Ван Ань-ши опустил глаза и велел Цзян Цзюю прекратить этот разговор. Хозяин удалился. Прошло немало времени, пока он вернулся и сказал:

— Мне обещали только двух носильщиков для паланкина, третьего, оказалось, невозможно найти — так что смены у них не будет, но платить им придется за четырех. Лошадей совсем нет, я достал только одного мула да еще осла. Завтра в пятую стражу все соберутся у меня на постоялом дворе. Перед самым выступлением в путь дайте им немного серебра.
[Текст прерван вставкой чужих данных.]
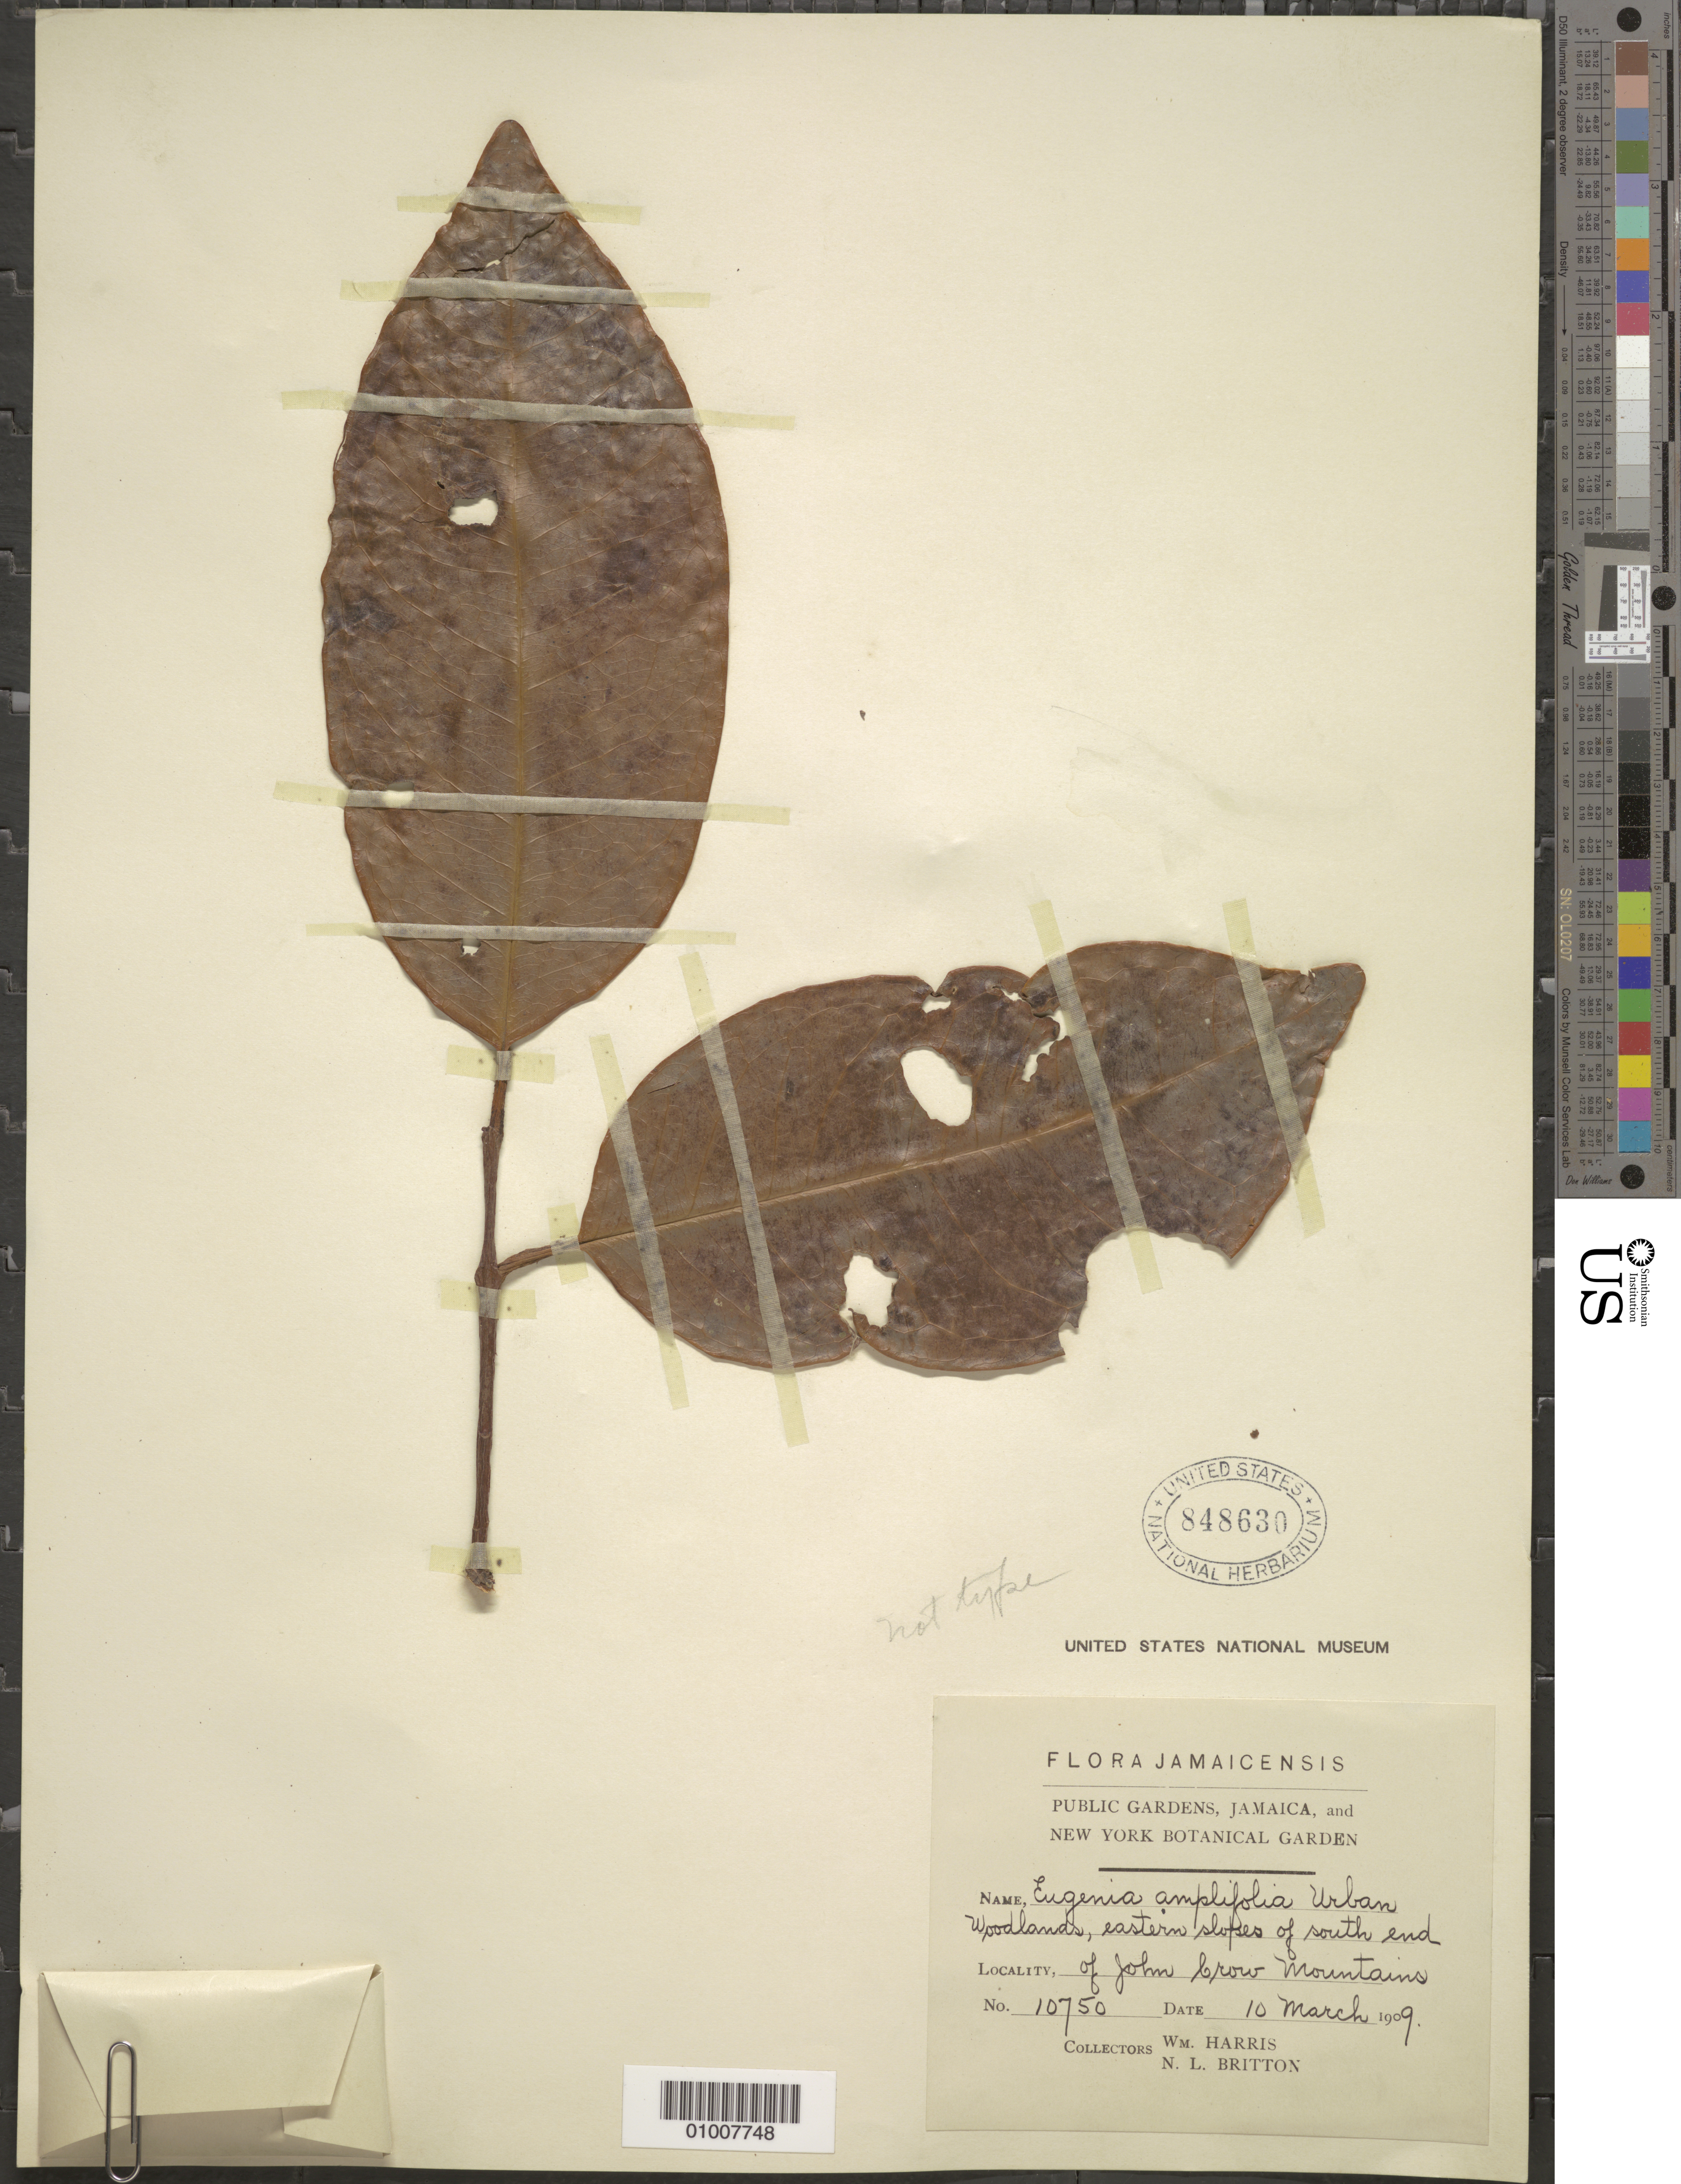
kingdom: Plantae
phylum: Tracheophyta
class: Magnoliopsida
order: Myrtales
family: Myrtaceae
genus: Eugenia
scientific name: Eugenia amplifolia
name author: Urb.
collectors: W. H. Harris & N. Britton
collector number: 10750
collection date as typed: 10 Mar 1909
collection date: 1909-03-10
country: Jamaica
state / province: Portland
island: Jamaica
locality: Eastern slopes of south end of John Crow Mountains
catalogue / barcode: US 848630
Ван Ань-ши, которому довелось здесь услышать столько неприятных вещей, чувствовал себя очень неловко и готов был ехать на чем угодно, лишь бы поскорее оставить это место. «Есть двое носильщиков — и хорошо, — подумал он. — Поедем медленней. Вот только не хватает одного верхового животного. Но ничего не поделаешь, придется отдать осла Цзян Цзюю, а слуги пусть едут по очереди на муле». Он велел Цзян Цзюю, не торгуясь, уплатить хозяину постоялого двора сколько тот запросил, и Цзян Цзюй тут же отсчитал серебром эту сумму.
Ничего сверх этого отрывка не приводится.